# Aim of the task
Please transcribe the data that follows exactly, from its first line through the line that contains "analytics, and patient access.".

(Data entries)
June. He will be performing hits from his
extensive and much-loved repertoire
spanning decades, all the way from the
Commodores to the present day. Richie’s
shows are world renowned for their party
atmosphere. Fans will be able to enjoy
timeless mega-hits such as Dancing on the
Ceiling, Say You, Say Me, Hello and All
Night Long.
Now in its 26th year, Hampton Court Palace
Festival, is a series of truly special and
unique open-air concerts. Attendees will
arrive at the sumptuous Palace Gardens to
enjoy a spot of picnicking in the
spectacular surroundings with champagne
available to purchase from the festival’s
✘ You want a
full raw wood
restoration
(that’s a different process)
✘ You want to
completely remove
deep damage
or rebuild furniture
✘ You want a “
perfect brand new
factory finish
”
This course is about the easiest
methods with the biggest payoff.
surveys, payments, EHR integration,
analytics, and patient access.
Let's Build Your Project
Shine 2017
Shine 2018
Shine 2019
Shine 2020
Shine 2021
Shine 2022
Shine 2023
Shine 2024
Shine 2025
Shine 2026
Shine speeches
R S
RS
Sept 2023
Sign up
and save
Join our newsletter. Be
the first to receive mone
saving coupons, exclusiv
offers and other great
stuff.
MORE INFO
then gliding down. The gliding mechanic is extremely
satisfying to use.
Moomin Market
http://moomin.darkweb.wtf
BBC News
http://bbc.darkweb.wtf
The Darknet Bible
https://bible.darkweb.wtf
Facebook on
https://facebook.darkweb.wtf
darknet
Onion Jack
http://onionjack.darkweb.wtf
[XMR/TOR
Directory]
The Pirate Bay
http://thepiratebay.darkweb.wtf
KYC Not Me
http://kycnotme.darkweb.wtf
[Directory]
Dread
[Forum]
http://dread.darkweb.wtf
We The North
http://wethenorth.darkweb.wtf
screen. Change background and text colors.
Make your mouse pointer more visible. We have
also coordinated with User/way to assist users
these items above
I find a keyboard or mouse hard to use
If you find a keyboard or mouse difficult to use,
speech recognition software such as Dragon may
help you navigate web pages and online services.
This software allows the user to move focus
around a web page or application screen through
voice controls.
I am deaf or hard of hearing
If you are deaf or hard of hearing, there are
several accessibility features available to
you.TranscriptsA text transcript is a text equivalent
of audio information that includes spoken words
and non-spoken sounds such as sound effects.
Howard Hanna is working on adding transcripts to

# Exercise answer
June. He will be performing hits from his
extensive and much-loved repertoire
spanning decades, all the way from the
Commodores to the present day. Richie’s
shows are world renowned for their party
atmosphere. Fans will be able to enjoy
timeless mega-hits such as Dancing on the
Ceiling, Say You, Say Me, Hello and All
Night Long.
Now in its 26th year, Hampton Court Palace
Festival, is a series of truly special and
unique open-air concerts. Attendees will
arrive at the sumptuous Palace Gardens to
enjoy a spot of picnicking in the
spectacular surroundings with champagne
available to purchase from the festival’s
✘ You want a
full raw wood
restoration
(that’s a different process)
✘ You want to
completely remove
deep damage
or rebuild furniture
✘ You want a “
perfect brand new
factory finish
”
This course is about the easiest
methods with the biggest payoff.
surveys, payments, EHR integration,
analytics, and patient access.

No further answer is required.